#### Problem details:
Please rewrite the rows from the line with "Rendered at 1654 by 1241 pixels." up to and including the line with "picture [0, 0, 1654, 1241]" as a JSON list of strings, one string per line, with blank lines left out.

#### Records for processing:
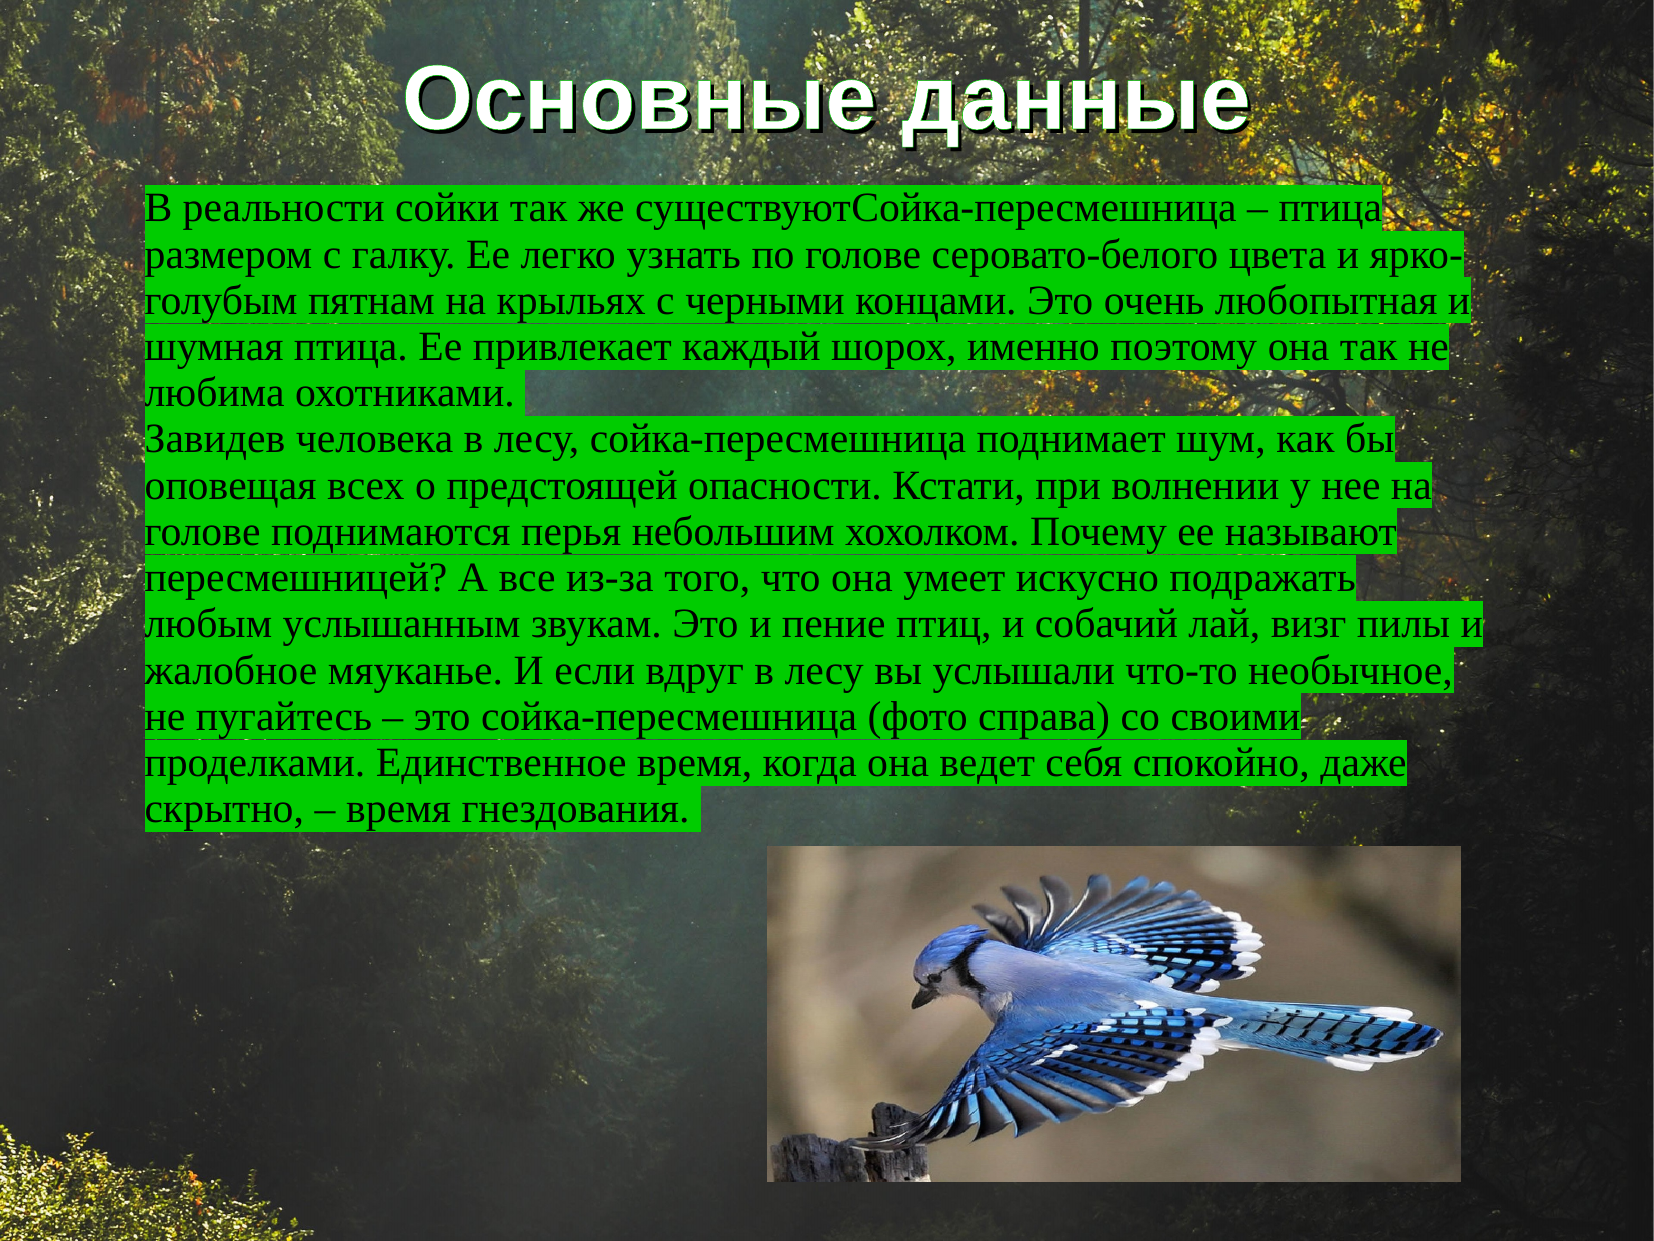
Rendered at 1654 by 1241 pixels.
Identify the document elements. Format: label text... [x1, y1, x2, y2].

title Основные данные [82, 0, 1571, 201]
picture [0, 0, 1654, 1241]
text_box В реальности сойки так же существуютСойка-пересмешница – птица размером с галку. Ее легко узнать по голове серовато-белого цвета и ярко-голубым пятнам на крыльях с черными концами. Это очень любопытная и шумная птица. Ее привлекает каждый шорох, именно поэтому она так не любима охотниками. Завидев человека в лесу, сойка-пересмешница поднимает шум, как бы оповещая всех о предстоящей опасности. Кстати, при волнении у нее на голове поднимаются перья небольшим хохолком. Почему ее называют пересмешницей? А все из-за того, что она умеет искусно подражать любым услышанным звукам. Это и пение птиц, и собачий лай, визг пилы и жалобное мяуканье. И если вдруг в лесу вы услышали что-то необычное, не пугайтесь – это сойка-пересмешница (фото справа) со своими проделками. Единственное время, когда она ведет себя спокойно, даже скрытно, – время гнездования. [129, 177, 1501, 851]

* * *

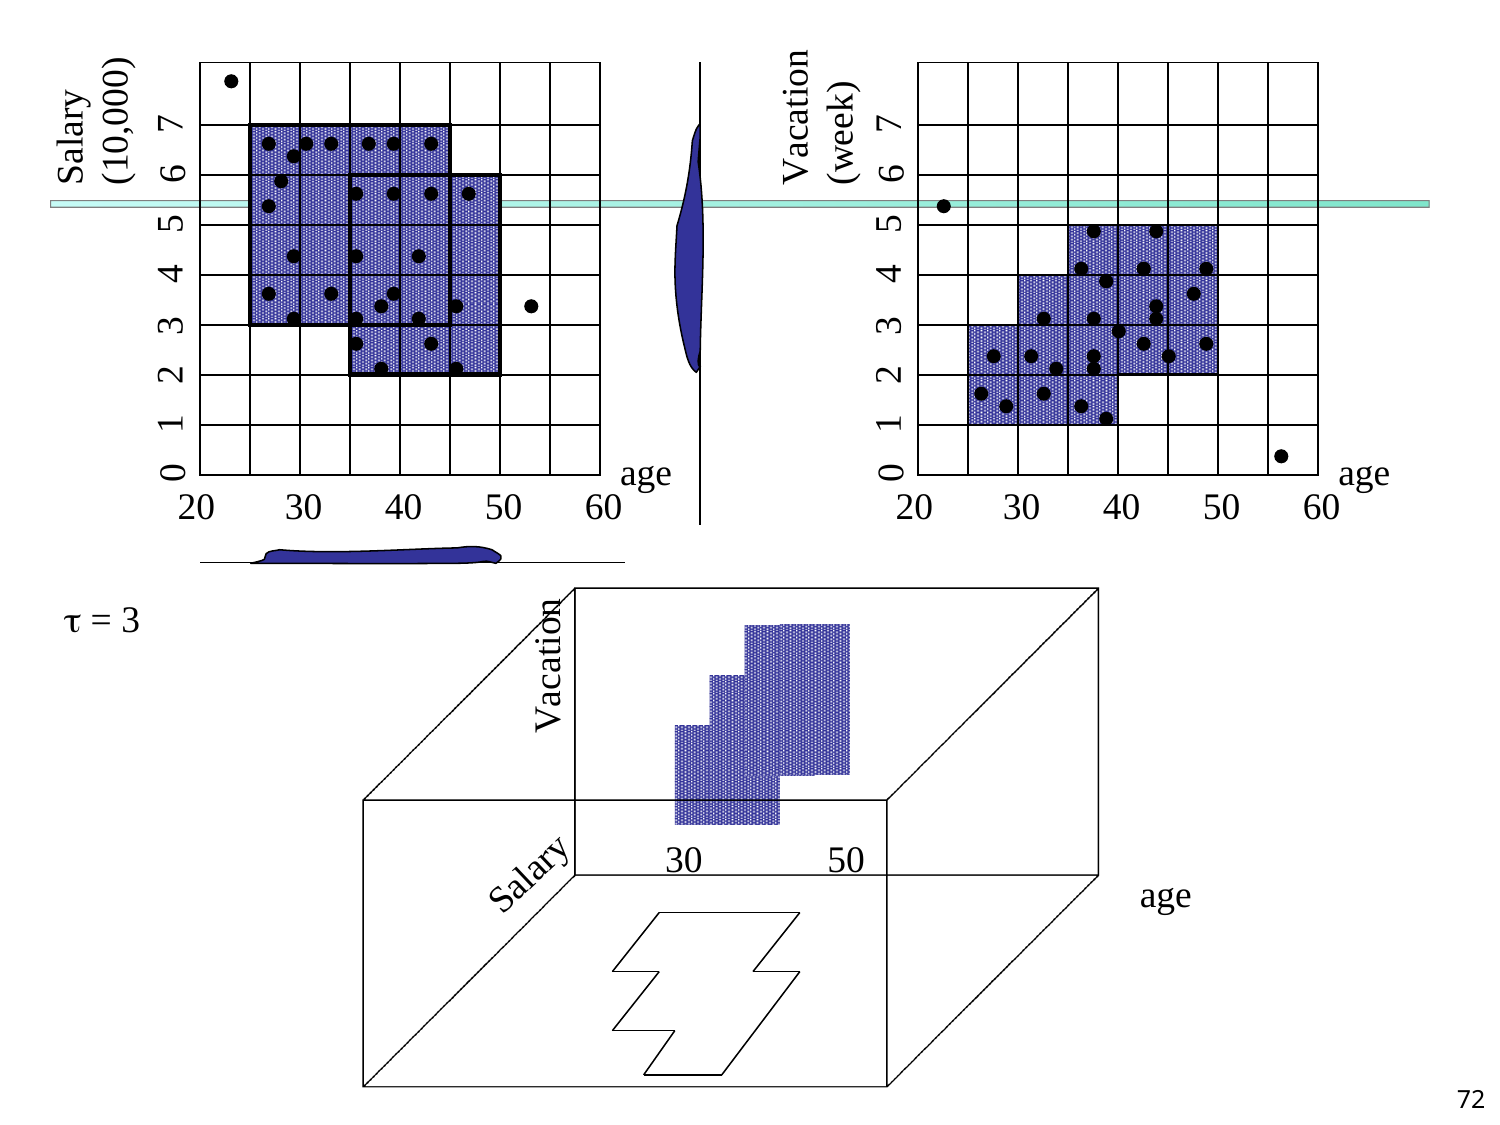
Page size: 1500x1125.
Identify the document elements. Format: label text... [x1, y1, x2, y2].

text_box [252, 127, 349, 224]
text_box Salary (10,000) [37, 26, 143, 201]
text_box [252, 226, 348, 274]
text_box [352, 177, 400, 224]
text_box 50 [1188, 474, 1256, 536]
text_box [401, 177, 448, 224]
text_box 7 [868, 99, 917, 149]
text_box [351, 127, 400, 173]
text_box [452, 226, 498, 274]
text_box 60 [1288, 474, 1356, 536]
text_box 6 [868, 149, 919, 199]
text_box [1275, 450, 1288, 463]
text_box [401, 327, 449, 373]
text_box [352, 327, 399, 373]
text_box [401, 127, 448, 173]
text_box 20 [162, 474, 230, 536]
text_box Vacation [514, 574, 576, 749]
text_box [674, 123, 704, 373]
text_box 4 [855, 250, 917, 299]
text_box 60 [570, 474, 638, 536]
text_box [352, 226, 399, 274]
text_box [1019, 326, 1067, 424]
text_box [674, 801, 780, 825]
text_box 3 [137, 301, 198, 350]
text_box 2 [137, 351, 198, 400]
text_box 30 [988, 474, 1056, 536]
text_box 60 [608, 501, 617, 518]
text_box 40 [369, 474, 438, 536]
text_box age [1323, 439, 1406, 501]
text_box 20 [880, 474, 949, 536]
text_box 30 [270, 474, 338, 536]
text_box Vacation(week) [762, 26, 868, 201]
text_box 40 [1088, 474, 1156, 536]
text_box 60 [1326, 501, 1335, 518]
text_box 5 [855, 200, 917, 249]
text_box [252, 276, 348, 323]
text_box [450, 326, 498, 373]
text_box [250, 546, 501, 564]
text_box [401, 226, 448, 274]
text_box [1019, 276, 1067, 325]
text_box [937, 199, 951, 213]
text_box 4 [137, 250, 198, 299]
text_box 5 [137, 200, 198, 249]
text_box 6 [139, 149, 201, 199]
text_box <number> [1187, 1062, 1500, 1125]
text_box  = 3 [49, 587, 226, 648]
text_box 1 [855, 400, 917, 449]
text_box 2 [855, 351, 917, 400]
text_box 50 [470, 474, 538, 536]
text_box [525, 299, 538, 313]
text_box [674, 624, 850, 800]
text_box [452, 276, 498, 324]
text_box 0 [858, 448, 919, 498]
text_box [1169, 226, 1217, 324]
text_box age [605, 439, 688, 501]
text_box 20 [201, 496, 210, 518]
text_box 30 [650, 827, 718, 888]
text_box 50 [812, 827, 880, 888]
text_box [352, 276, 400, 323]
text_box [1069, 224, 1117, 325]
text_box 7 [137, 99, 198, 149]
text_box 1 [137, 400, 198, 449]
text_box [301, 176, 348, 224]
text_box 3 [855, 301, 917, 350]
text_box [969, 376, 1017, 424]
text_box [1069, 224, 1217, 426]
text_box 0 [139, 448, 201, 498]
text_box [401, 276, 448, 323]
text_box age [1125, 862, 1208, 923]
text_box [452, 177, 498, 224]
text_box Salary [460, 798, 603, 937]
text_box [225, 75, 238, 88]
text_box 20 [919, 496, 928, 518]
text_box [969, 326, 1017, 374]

#### Full response:
[
  "Rendered at 1654 by 1241 pixels.",
  "Identify the document elements. Format: label text... [x1, y1, x2, y2].",
  "title Основные данные [82, 0, 1571, 201]",
  "picture [0, 0, 1654, 1241]"
]